I felt like writing something - I just didn't know what. So, because nothing really interesting is going on in my life right now, I decided to be bold, and share something from my journal from 9 years ago. I was 17, a junior in high school.
Monday, April 3, 1995
Well. Many things have changed. It's funny the way things do that.
Adam and I broke up about a month ago. I have not talked with him since then.
I cut school so we could spend the day together. I'd be noticing he'd been really distracted.
And when I let him in - he handed me my usual candy and flowers. We gave each other a hug - but did not kiss. I sensed something was wrong - but figured we'd talk and work it through.
And then while talking and walking at the park with the lakes - I ended up dradding out of him that his feelings for me had changed. The next day I called him and it was officially over.
I cried and cried. I've never felt such a perfect love like I did with Adam. I didn't cry when David or Jeremey broke up with me.
It also really kinda hurts that he's never written. We were perfect for one another. I really thought we'd last until marriage. I was heartbroken. Oh well. Life goes on.
There is this one guy I am kinda interested in. We went to the Turnabout dance together. But although we kinda flirt with each other - I don't think he's all that interested in me.
And then there's Jeremy. We have always kept friends. Everyonce in awhile we'd hang out together. I still love him and always will. Awhile ago - he was always calling me and looking for me at work. One of my co-workers said he thought he still liked me. But I was skeptical - I know he had a girlfriend.
And then last night. I was completely exhausted from staying out late the past nights. Someone had just called - and I still had the phone in my hand - I dialed his number not expecting him to be home. But he answered. I said I was trying to take a nap - but couldn't get to sleep - he said he was just flipping around the t.v. and looking for something to watch and invited me over. I gladly accepted.

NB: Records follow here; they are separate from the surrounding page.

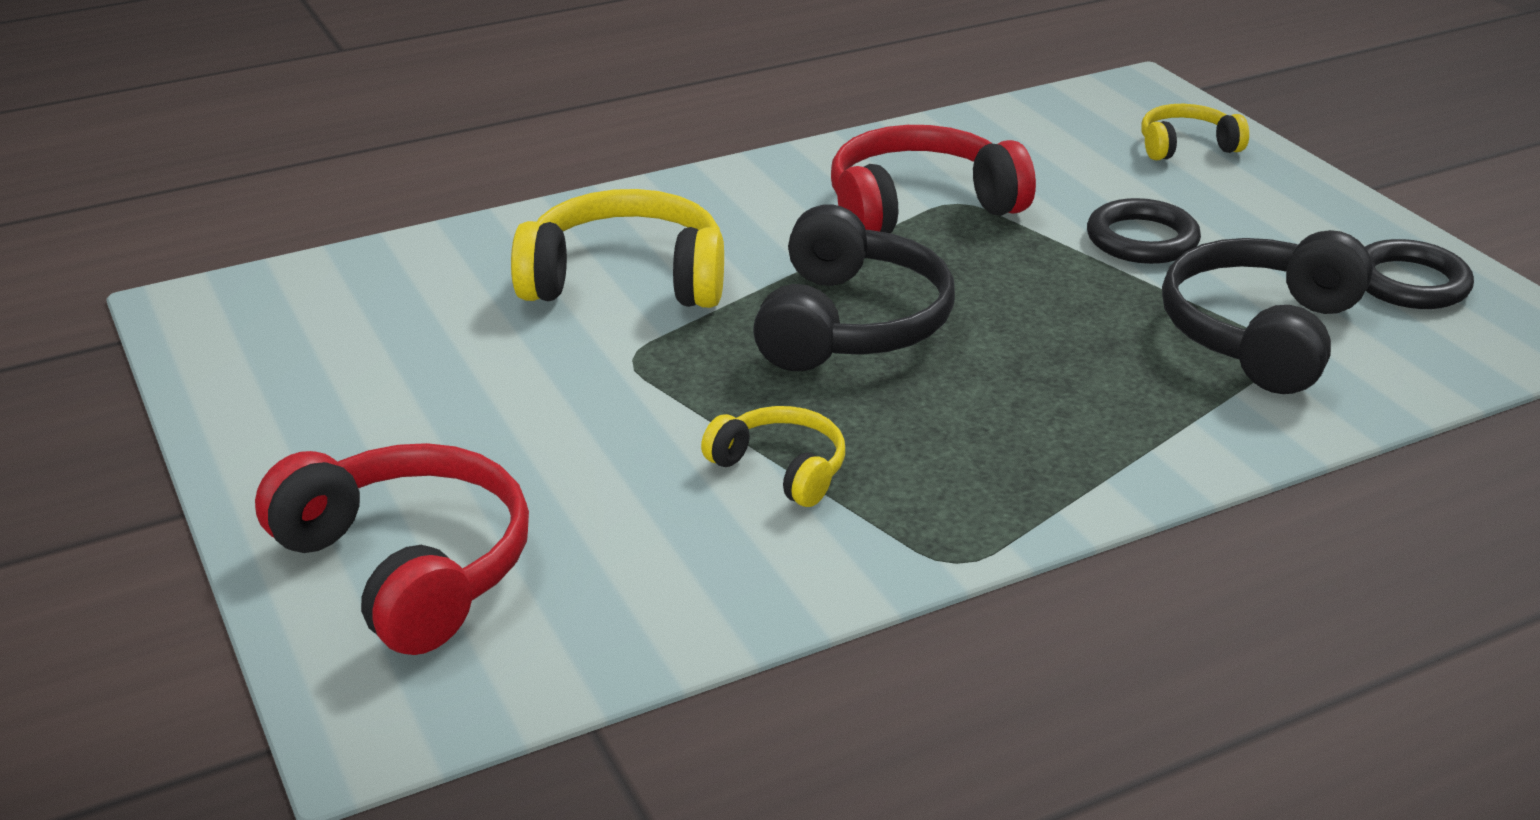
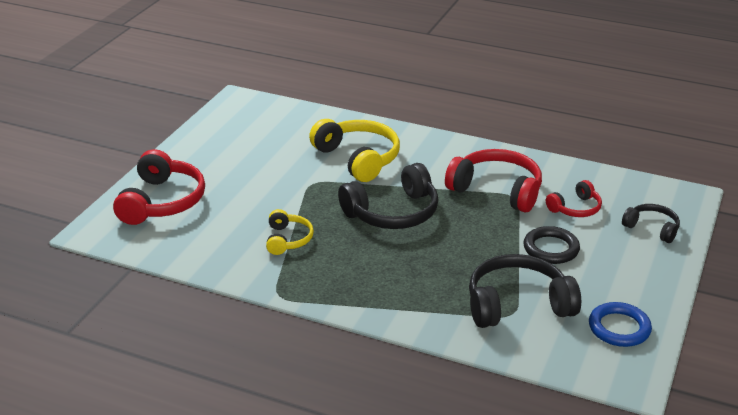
camera: 50 degrees right, 0 degrees up
yellow headphones [1141,104,1249,160] -> black headphones [622,204,680,243]
black ring [1365,239,1474,309] -> blue ring [589,302,652,347]
none -> red headphones [546,180,602,217]

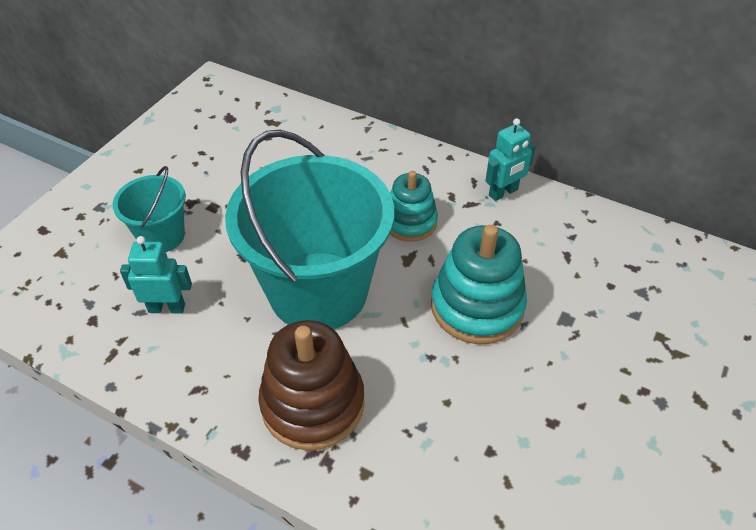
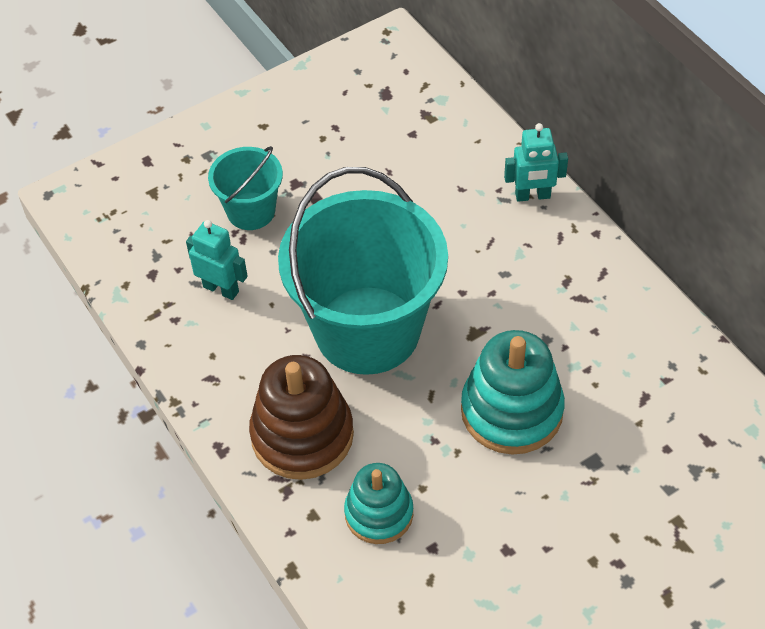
camera: 30 degrees right, 5 degrees up
turquoise stacking toy [390,171,438,242] -> turquoise stacking toy moved to [344,463,413,544]
turquoise robot [485,118,536,201] -> turquoise robot moved to [504,123,568,202]

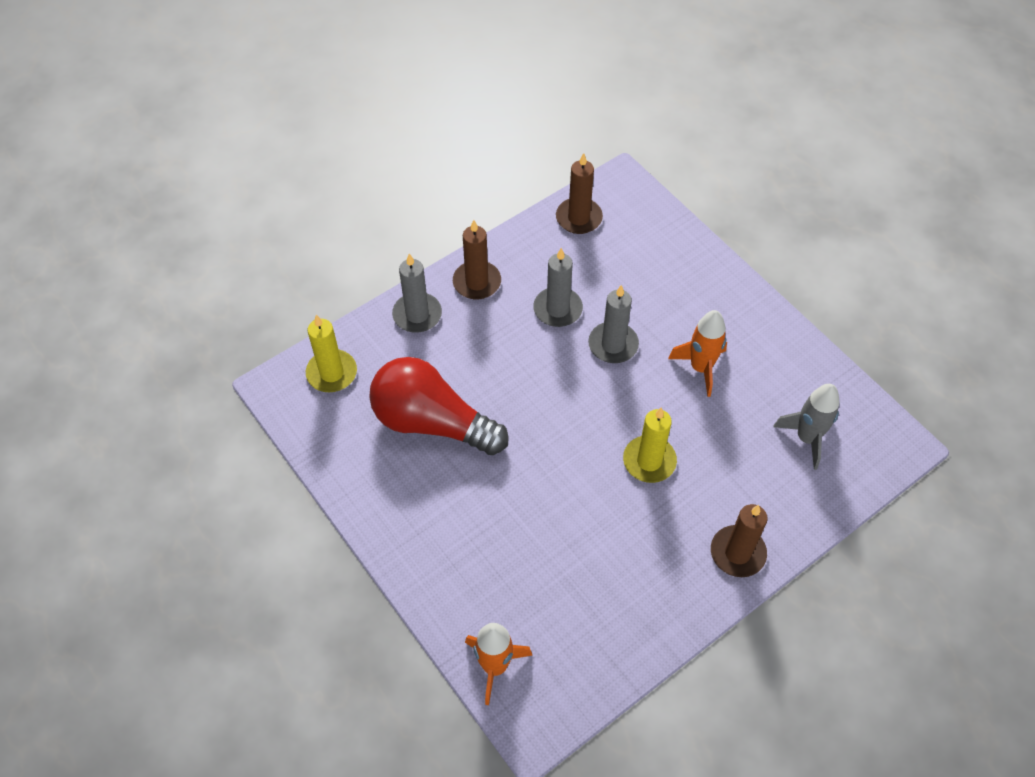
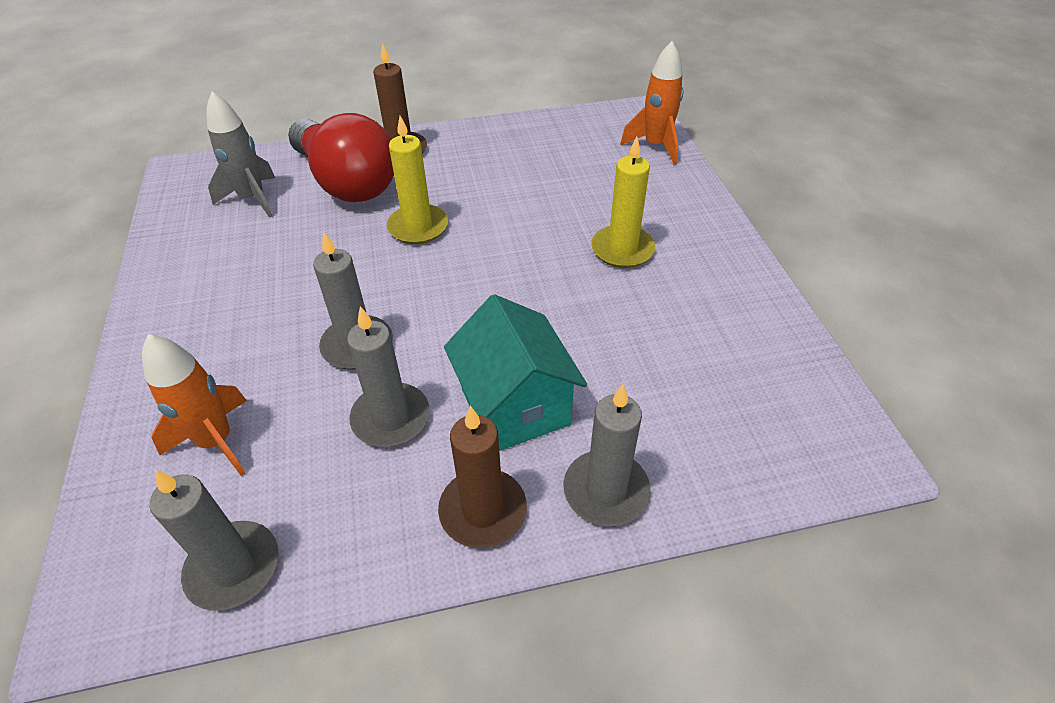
camera: 155 degrees left, 10 degrees down
yellow candle [306,315,357,392] -> yellow candle moved to [591,136,655,268]
red light bulb [369,357,509,455] -> red light bulb moved to [288,113,394,202]
brown candle [556,153,603,234] -> grey candle [150,470,278,611]
orange rocket [668,310,727,397] -> orange rocket moved to [142,334,247,476]
none -> turquoise house [444,294,587,451]

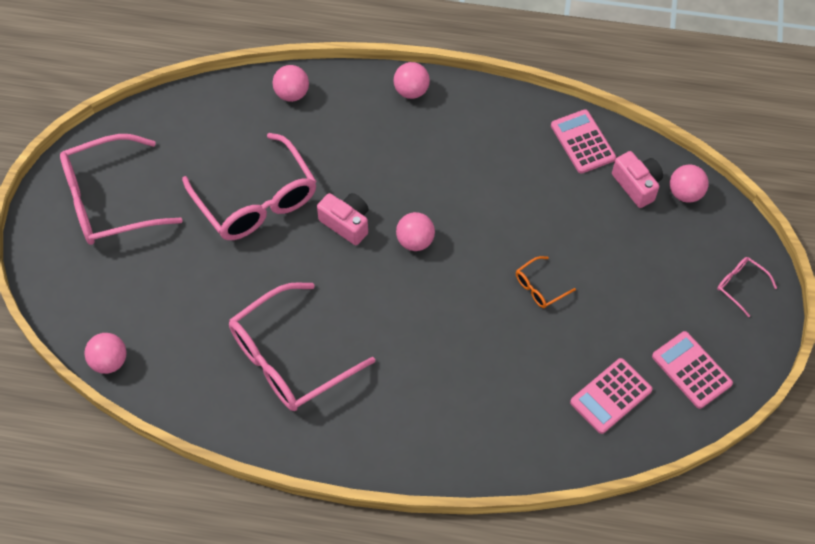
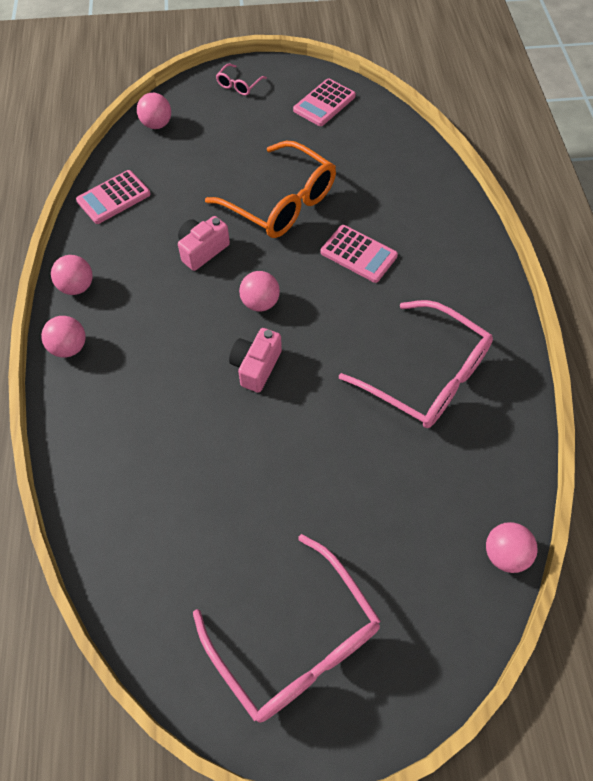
camera: 105 degrees left, 0 degrees up
pink glasses [182,133,317,240] -> none
pink ball [273,65,309,102] -> pink ball moved to [51,255,93,295]
orange glasses [516,256,576,308] -> orange glasses [205,140,336,238], size x2.32
pink calculator [570,358,653,434] -> pink calculator moved to [321,225,398,283]
pink camera [612,151,663,208] -> pink camera moved to [178,216,230,271]

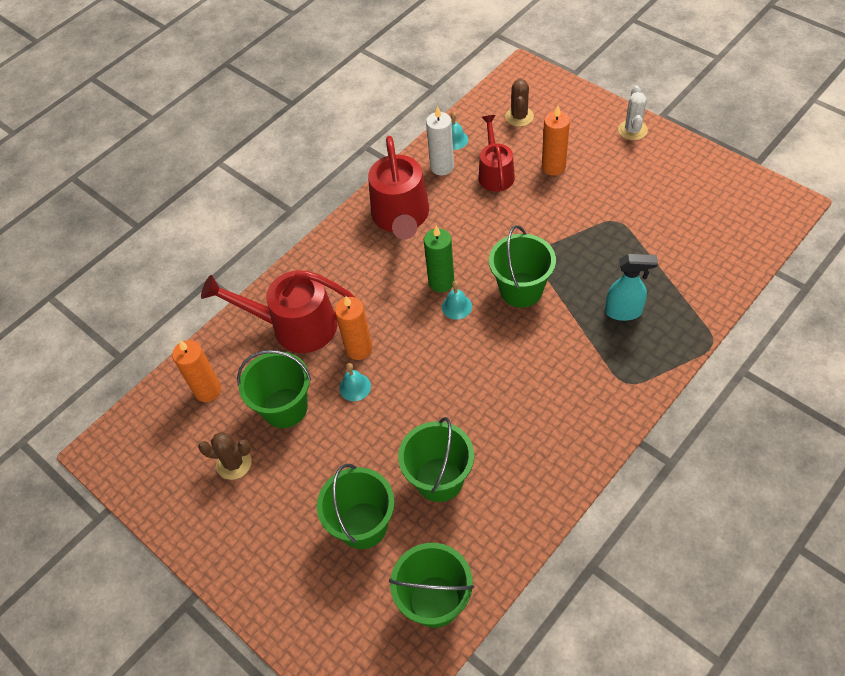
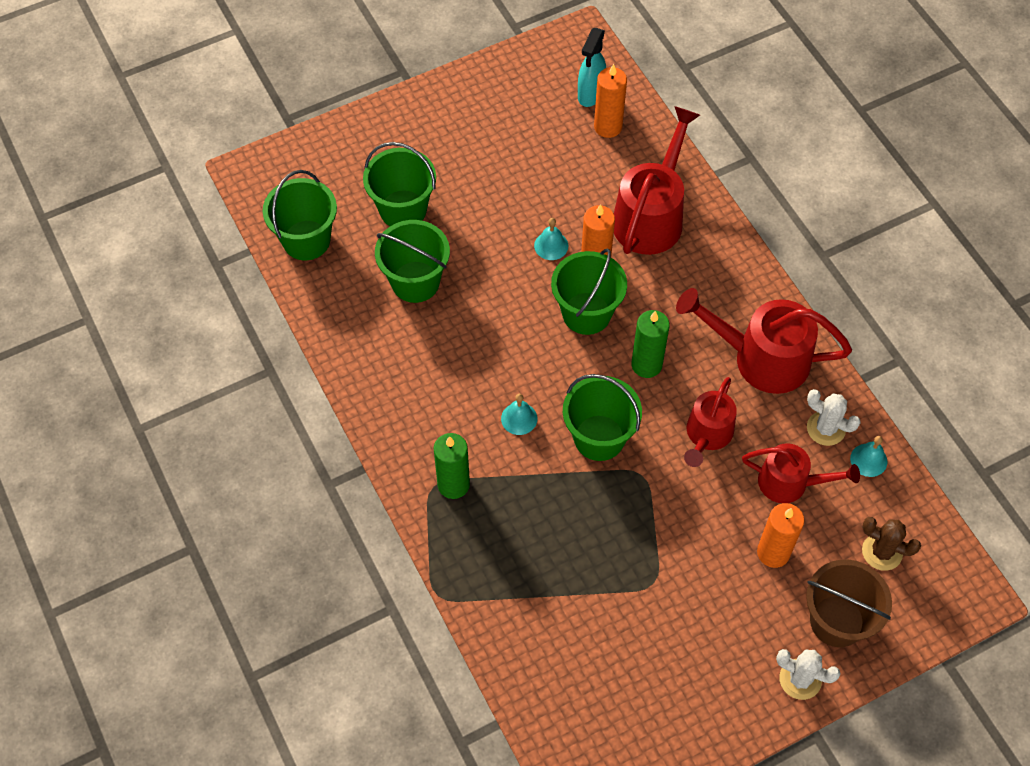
camera: 105 degrees right, 5 degrees up
brown cactus [198,432,252,480] -> none
green bucket [237,350,311,428] -> green bucket moved to [551,248,627,335]
white candle [426,106,454,175] -> white cactus [807,389,861,446]
turquoise bell [442,281,472,320] -> turquoise bell moved to [501,394,537,435]
turquoise spray bottle [605,254,658,321] -> turquoise spray bottle moved to [578,28,606,107]
none -> green candle [434,433,470,499]
none -> red watering can [684,377,737,467]
none -> brown bucket [806,559,892,647]

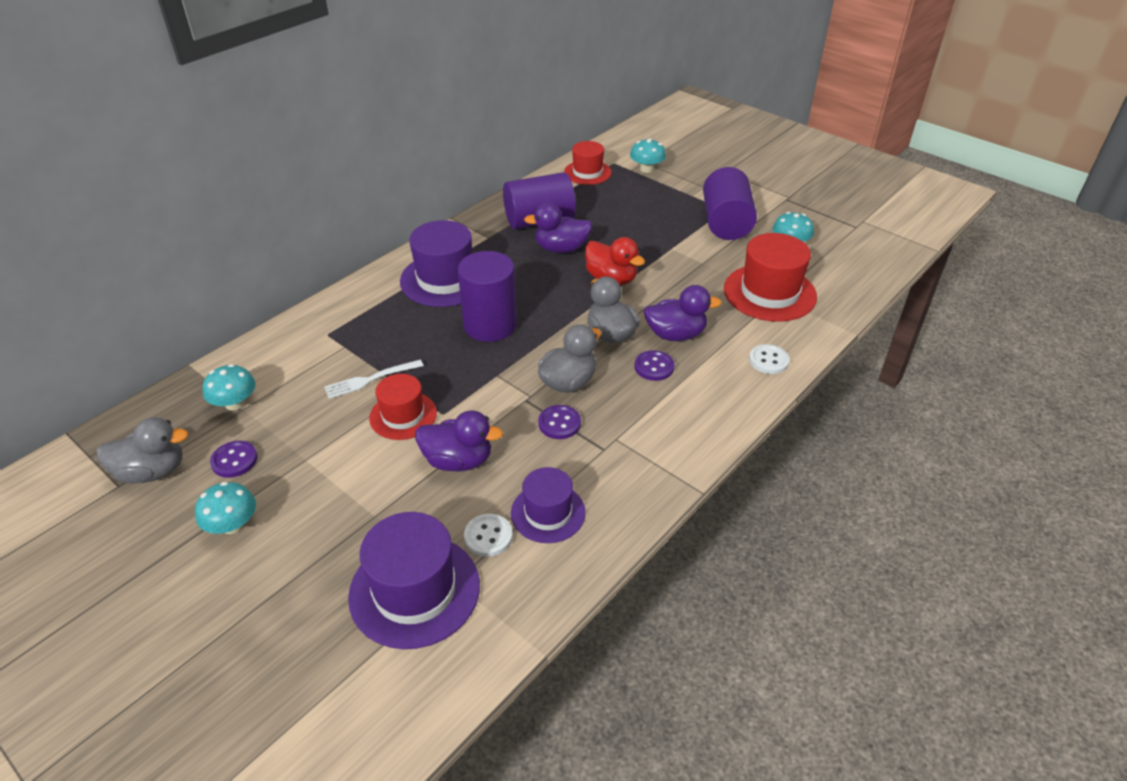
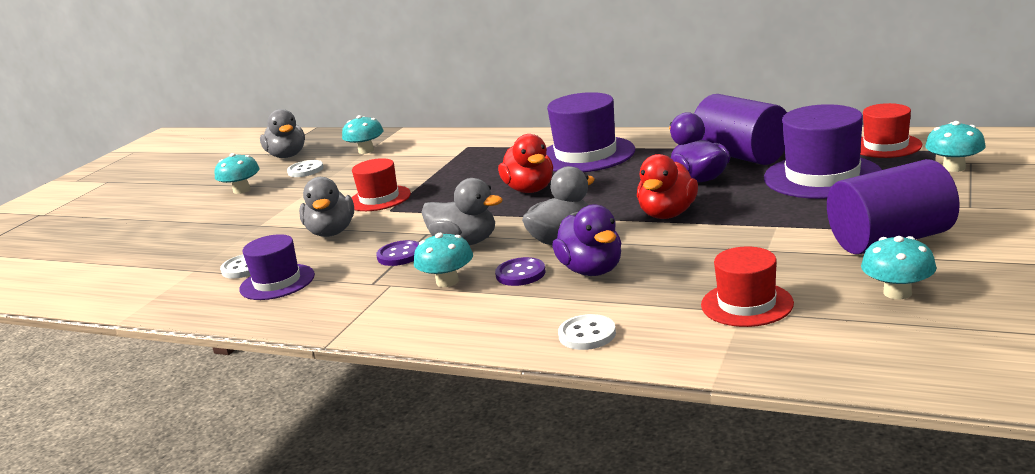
camera: 75 degrees right, 20 degrees down
purple button [210,441,257,478] -> white button [287,160,323,177]
white fork [324,359,424,399] -> none
purple hat [348,512,480,649] -> purple hat moved to [764,104,882,199]
purple duck [415,411,503,471] -> grey duck [299,177,354,237]
purple cylinder [458,251,517,342] -> red duck [498,134,553,193]
red hat [724,233,817,322] -> red hat [701,247,794,327], size x0.62
none -> turquoise mushroom [414,233,473,287]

We played cards then watched StarTrek (one of his favorite shows). About half-way through - I put my head on his arm and asked if he minded. He said no. It felt so good to be close to him again.
When the show was over we continued to play cards a bit and he was thinking some pretty weird - belonging in the gutter - thoughts. I asked for him to share them with me. But he wouldn't. It seemed like he watned to - but was afraid. I can only guess at what they were - and most likely I'm wrong. I am wrong at some many things.
They probably had something to do with him and me doing something kinky. It was starting to get late - but as I was about ready to leave - his roommate Norman came into the kitchen. I didn't want to give him just some generic hug goodbye as I usually do when someone's around - so I was kinda stalling until he left. In the meantime he said "this would be a lot more comfortable on my futon".
Now that really suprised me. It seemed like ever since we broke up - the last thing he wanted was for me and him to be on his bed together. But I went anyway. I somewhat sensed things were going to lead romantically - but my mom called and reminded me it was late. I said I'd be home in twenty minutes or so. So whatever I or he expected to happen had a time limit.
We started tickling eachother - and then it turned to fighting. He held my hands really hard and my objective was to free them and tickle him. Everyonce in awhile we would both instantly stop and look into each other's eyes and give an expression - I want to but something is holding me back.
I know he was excited too - for once I accidently tickled him too low - and he jumped with pleasure. And then that became my next object of obsession.
And then we kissed. It was kinda hurried and wild - but that's how we were playing - hurried and wild. Not at all passionate and tender like I wished it could be. (If I could have stayed longer - it might have been) we stopped almost as abruptly as we started - with his hand on my bare stomach - he said I can't. I can't. I have a girlfriend. And I said, "so". He responded "I can't." He looked sorrowful. And then it was time to leave. We hugged and kissed again - and he repeated "I can't". All the while I was stroking his head.
I said I love you. I have always loved you. He responded softly "cool". I'm not sure if he meant it like "thank you" as he's said before. I'm not sure how he meant it.
I asked what are you doing tomorrow. At first he said nothing - and then he said "Oh, I have to help my girlfriend with her english paper. It's really important to her." And he said call me on Tuesday.
It felt so good to kiss him again. I never thought I'd be able to. Not in that way. I don't care if it was only just one moment of passion and it will never happen again. It was so worth it.
I'm not sure how he and his girlfriend's relation is - but it can't be all right since he kissed me. I don't expect him to break up with her for me (I don't expect anything) to think that would be totally unreasonable.
I've changed. I am ready to accept just a friendship. I think I have proven that to myself. He didn't have to invite me into his room. I know I could have gave him a sweet hug goodbye and I would have been satisfied. I'm not sure - nor do I really care what happens. Sure - I would like to see myself back together with Jeremy sure - I'm still in love with him - I always will be nothing will ever change that. But honestly I don't think its a great possibility.
I'd be more than happy with just friends. I'm glad I had my last kiss with him.